● DATASET ENTRIES
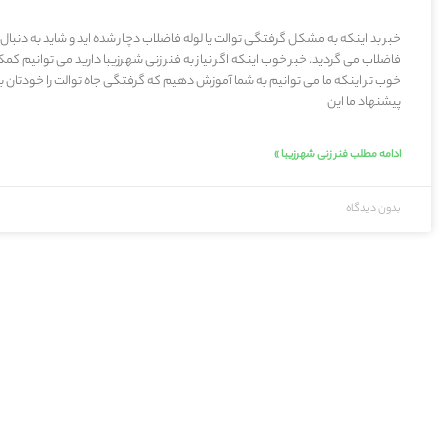
خبر بد اینکه به مشکل گرفتگی توالت یا لوله فاضلاب دچار شده اید و شاید به دنبال
فاضلاب می گردید. خبر خوب اینکه اگر نیاز به فنر زنی شهرزیبا دارید می توانیم کم
خوب تر اینکه ما می توانیم به شما آموزش دهیم که گرفتگی جاه توالت را خودتان بر
پیشنهاد ما این
ادامه مطلب فنر زنی شهرزیبا »
بدون دیدگاه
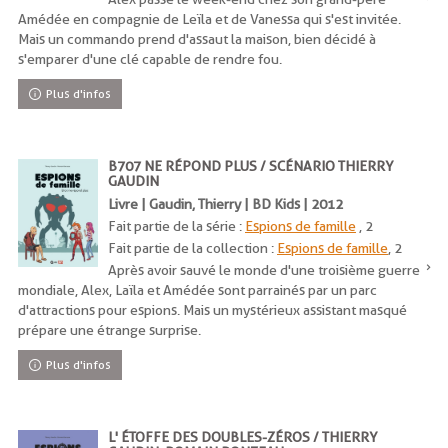
Amédée en compagnie de Leïla et de Vanessa qui s'est invitée.
Mais un commando prend d'assaut la maison, bien décidé à
s'emparer d'une clé capable de rendre fou.
Plus d'infos
B707 NE RÉPOND PLUS / SCÉNARIO THIERRY
GAUDIN
Livre | Gaudin, Thierry | BD Kids | 2012
Fait partie de la série :
Espions de famille
, 2
Fait partie de la collection :
Espions de famille
, 2
Après avoir sauvé le monde d'une troisième guerre
mondiale, Alex, Laïla et Amédée sont parrainés par un parc
d'attractions pour espions. Mais un mystérieux assistant masqué
prépare une étrange surprise.
Plus d'infos
L' ÉTOFFE DES DOUBLES-ZÉROS / THIERRY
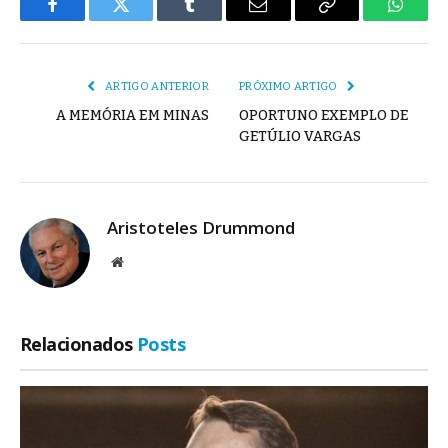
Facebook
Twitter
Tumblr
E-
Copiar
Whats
mail
Link
ARTIGO ANTERIOR
PRÓXIMO ARTIGO
A MEMÓRIA EM MINAS
OPORTUNO EXEMPLO DE
GETÚLIO VARGAS
Aristoteles Drummond
Site
Relacionados
Posts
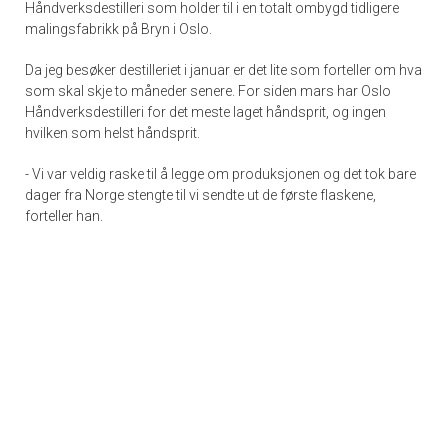
Håndverksdestilleri som holder til i en totalt ombygd tidligere
malingsfabrikk på Bryn i Oslo.
Da jeg besøker destilleriet i januar er det lite som forteller om hva
som skal skje to måneder senere. For siden mars har Oslo
Håndverksdestilleri for det meste laget håndsprit, og ingen
hvilken som helst håndsprit.
- Vi var veldig raske til å legge om produksjonen og det tok bare
dager fra Norge stengte til vi sendte ut de første flaskene,
forteller han.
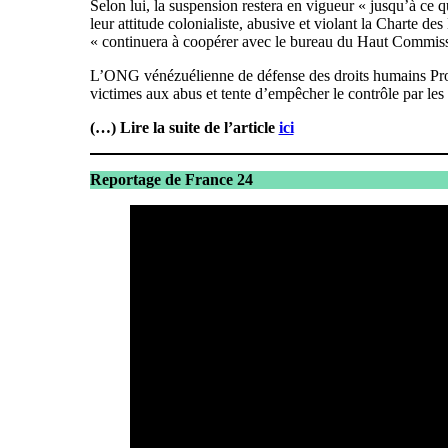
Selon lui, la suspension restera en vigueur « jusqu’à ce 
leur attitude colonialiste, abusive et violant la Charte d
« continuera à coopérer avec le bureau du Haut Commiss
L’ONG vénézuélienne de défense des droits humains Provea
victimes aux abus et tente d’empêcher le contrôle par le
(…) Lire la suite de l’article
ici
Reportage de France 24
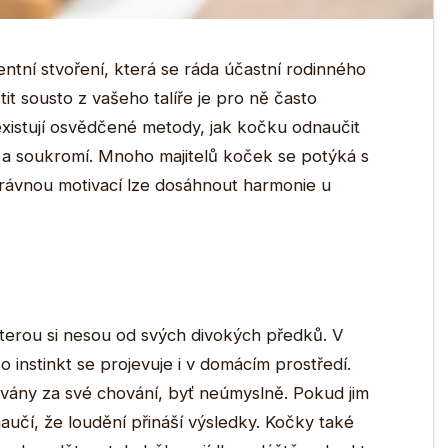
entní stvoření, která se ráda účastní rodinného
tit sousto z vašeho talíře je pro ně často
istují osvědčené metody, jak kočku odnaučit
lid a soukromí. Mnoho majitelů koček se potýká s
správnou motivací lze dosáhnout harmonie u
 kterou si nesou od svých divokých předků. V
to instinkt se projevuje i v domácím prostředí.
ány za své chování, byť neúmyslně. Pokud jim
naučí, že loudění přináší výsledky. Kočky také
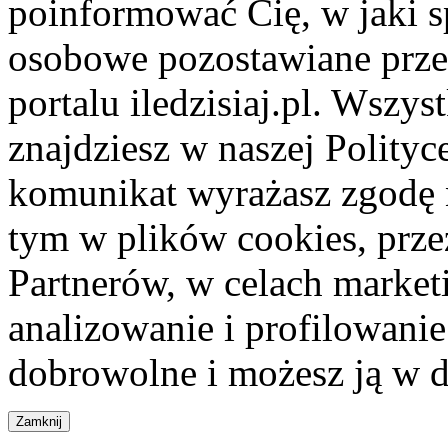
poinformować Cię, w jaki s
osobowe pozostawiane przez
portalu iledzisiaj.pl. Wszys
znajdziesz w naszej Polity
komunikat wyrażasz zgodę 
tym w plików cookies, przez
Partnerów, w celach market
analizowanie i profilowanie
dobrowolne i możesz ją w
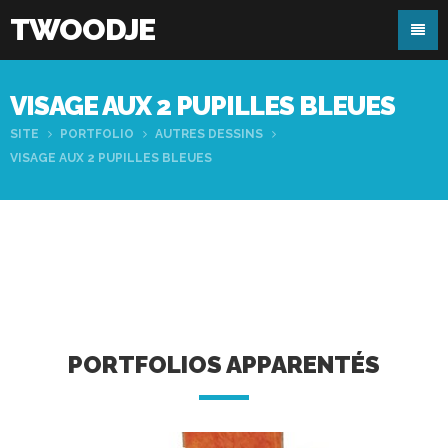
TWOODJE
VISAGE AUX 2 PUPILLES BLEUES
SITE
PORTFOLIO
AUTRES DESSINS
VISAGE AUX 2 PUPILLES BLEUES
PORTFOLIOS APPARENTÉS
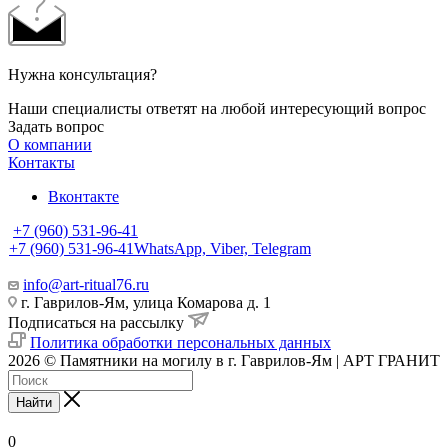
Нужна консультация?
Наши специалисты ответят на любой интересующий вопрос
Задать вопрос
О компании
Контакты
Вконтакте
+7 (960) 531-96-41
+7 (960) 531-96-41
WhatsApp, Viber, Telegram
info@art-ritual76.ru
г. Гаврилов-Ям, улица Комарова д. 1
Подписаться на рассылку
Политика обработки персональных данных
2026 © Памятники на могилу в г. Гаврилов-Ям | АРТ ГРАНИТ
Найти
0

● PROBLEM DETAILS
Copy every line from the records above that contains the string "Гаврилов".

● OUTPUT
г. Гаврилов-Ям, улица Комарова д. 1
2026 © Памятники на могилу в г. Гаврилов-Ям | АРТ ГРАНИТ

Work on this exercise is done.